WHAT THIS TASK INVOLVES
Write each entry out again exactly as it was given.

AVAILABLE RECORDS
========================================

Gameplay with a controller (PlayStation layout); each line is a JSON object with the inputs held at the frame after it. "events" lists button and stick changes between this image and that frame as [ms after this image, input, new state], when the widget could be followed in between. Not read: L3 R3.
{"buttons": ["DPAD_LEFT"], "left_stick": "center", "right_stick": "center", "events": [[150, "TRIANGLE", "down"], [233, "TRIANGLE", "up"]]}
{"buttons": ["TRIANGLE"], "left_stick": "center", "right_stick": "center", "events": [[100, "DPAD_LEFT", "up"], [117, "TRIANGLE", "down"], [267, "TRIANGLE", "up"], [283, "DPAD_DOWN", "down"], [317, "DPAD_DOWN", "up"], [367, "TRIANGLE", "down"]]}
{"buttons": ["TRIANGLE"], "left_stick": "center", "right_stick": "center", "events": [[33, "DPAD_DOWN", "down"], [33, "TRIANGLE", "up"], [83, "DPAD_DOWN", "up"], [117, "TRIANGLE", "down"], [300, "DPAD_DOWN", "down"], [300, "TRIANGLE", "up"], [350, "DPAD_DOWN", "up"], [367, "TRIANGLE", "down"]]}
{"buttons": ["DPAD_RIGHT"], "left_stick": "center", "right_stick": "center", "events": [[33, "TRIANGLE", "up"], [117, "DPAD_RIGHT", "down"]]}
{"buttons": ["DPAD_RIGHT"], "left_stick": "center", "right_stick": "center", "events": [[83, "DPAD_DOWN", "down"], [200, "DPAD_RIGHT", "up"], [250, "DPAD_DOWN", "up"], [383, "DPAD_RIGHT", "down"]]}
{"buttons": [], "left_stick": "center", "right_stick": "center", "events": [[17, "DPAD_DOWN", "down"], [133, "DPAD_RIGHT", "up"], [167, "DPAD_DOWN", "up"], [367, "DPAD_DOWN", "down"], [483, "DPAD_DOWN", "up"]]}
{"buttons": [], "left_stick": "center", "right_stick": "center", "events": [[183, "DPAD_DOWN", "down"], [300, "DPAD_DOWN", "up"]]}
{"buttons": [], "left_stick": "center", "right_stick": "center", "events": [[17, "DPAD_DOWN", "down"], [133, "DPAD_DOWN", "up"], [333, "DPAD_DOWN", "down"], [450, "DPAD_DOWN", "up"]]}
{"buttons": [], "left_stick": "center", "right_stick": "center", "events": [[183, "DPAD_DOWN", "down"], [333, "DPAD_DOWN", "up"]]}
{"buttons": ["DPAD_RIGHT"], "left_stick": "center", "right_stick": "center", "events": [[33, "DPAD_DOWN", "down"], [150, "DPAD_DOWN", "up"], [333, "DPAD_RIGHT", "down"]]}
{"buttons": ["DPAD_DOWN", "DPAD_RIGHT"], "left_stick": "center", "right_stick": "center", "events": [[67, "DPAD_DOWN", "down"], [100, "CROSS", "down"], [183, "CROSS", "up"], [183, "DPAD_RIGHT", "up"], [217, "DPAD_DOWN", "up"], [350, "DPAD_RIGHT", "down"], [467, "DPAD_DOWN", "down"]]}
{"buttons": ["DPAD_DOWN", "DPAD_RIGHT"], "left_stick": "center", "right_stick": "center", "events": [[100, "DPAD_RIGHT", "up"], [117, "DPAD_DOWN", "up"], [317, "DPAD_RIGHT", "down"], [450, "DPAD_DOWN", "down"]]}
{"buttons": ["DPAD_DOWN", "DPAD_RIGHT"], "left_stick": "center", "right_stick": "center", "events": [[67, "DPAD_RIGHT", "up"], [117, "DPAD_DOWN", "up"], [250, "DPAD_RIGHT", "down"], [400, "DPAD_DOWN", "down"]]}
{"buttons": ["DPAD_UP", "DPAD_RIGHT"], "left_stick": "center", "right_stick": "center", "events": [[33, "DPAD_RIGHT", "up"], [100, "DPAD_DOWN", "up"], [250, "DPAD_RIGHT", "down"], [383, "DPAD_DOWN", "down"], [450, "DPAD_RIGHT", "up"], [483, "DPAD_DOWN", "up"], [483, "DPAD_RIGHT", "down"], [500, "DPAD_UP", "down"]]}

========================================

YOUR SOLUTION
Gameplay with a controller (PlayStation layout); each line is a JSON object with the inputs held at the frame after it. "events" lists button and stick changes between this image and that frame as [ms after this image, input, new state], when the widget could be followed in between. Not read: L3 R3.
{"buttons": ["DPAD_LEFT"], "left_stick": "center", "right_stick": "center", "events": [[150, "TRIANGLE", "down"], [233, "TRIANGLE", "up"]]}
{"buttons": ["TRIANGLE"], "left_stick": "center", "right_stick": "center", "events": [[100, "DPAD_LEFT", "up"], [117, "TRIANGLE", "down"], [267, "TRIANGLE", "up"], [283, "DPAD_DOWN", "down"], [317, "DPAD_DOWN", "up"], [367, "TRIANGLE", "down"]]}
{"buttons": ["TRIANGLE"], "left_stick": "center", "right_stick": "center", "events": [[33, "DPAD_DOWN", "down"], [33, "TRIANGLE", "up"], [83, "DPAD_DOWN", "up"], [117, "TRIANGLE", "down"], [300, "DPAD_DOWN", "down"], [300, "TRIANGLE", "up"], [350, "DPAD_DOWN", "up"], [367, "TRIANGLE", "down"]]}
{"buttons": ["DPAD_RIGHT"], "left_stick": "center", "right_stick": "center", "events": [[33, "TRIANGLE", "up"], [117, "DPAD_RIGHT", "down"]]}
{"buttons": ["DPAD_RIGHT"], "left_stick": "center", "right_stick": "center", "events": [[83, "DPAD_DOWN", "down"], [200, "DPAD_RIGHT", "up"], [250, "DPAD_DOWN", "up"], [383, "DPAD_RIGHT", "down"]]}
{"buttons": [], "left_stick": "center", "right_stick": "center", "events": [[17, "DPAD_DOWN", "down"], [133, "DPAD_RIGHT", "up"], [167, "DPAD_DOWN", "up"], [367, "DPAD_DOWN", "down"], [483, "DPAD_DOWN", "up"]]}
{"buttons": [], "left_stick": "center", "right_stick": "center", "events": [[183, "DPAD_DOWN", "down"], [300, "DPAD_DOWN", "up"]]}
{"buttons": [], "left_stick": "center", "right_stick": "center", "events": [[17, "DPAD_DOWN", "down"], [133, "DPAD_DOWN", "up"], [333, "DPAD_DOWN", "down"], [450, "DPAD_DOWN", "up"]]}
{"buttons": [], "left_stick": "center", "right_stick": "center", "events": [[183, "DPAD_DOWN", "down"], [333, "DPAD_DOWN", "up"]]}
{"buttons": ["DPAD_RIGHT"], "left_stick": "center", "right_stick": "center", "events": [[33, "DPAD_DOWN", "down"], [150, "DPAD_DOWN", "up"], [333, "DPAD_RIGHT", "down"]]}
{"buttons": ["DPAD_DOWN", "DPAD_RIGHT"], "left_stick": "center", "right_stick": "center", "events": [[67, "DPAD_DOWN", "down"], [100, "CROSS", "down"], [183, "CROSS", "up"], [183, "DPAD_RIGHT", "up"], [217, "DPAD_DOWN", "up"], [350, "DPAD_RIGHT", "down"], [467, "DPAD_DOWN", "down"]]}
{"buttons": ["DPAD_DOWN", "DPAD_RIGHT"], "left_stick": "center", "right_stick": "center", "events": [[100, "DPAD_RIGHT", "up"], [117, "DPAD_DOWN", "up"], [317, "DPAD_RIGHT", "down"], [450, "DPAD_DOWN", "down"]]}
{"buttons": ["DPAD_DOWN", "DPAD_RIGHT"], "left_stick": "center", "right_stick": "center", "events": [[67, "DPAD_RIGHT", "up"], [117, "DPAD_DOWN", "up"], [250, "DPAD_RIGHT", "down"], [400, "DPAD_DOWN", "down"]]}
{"buttons": ["DPAD_UP", "DPAD_RIGHT"], "left_stick": "center", "right_stick": "center", "events": [[33, "DPAD_RIGHT", "up"], [100, "DPAD_DOWN", "up"], [250, "DPAD_RIGHT", "down"], [383, "DPAD_DOWN", "down"], [450, "DPAD_RIGHT", "up"], [483, "DPAD_DOWN", "up"], [483, "DPAD_RIGHT", "down"], [500, "DPAD_UP", "down"]]}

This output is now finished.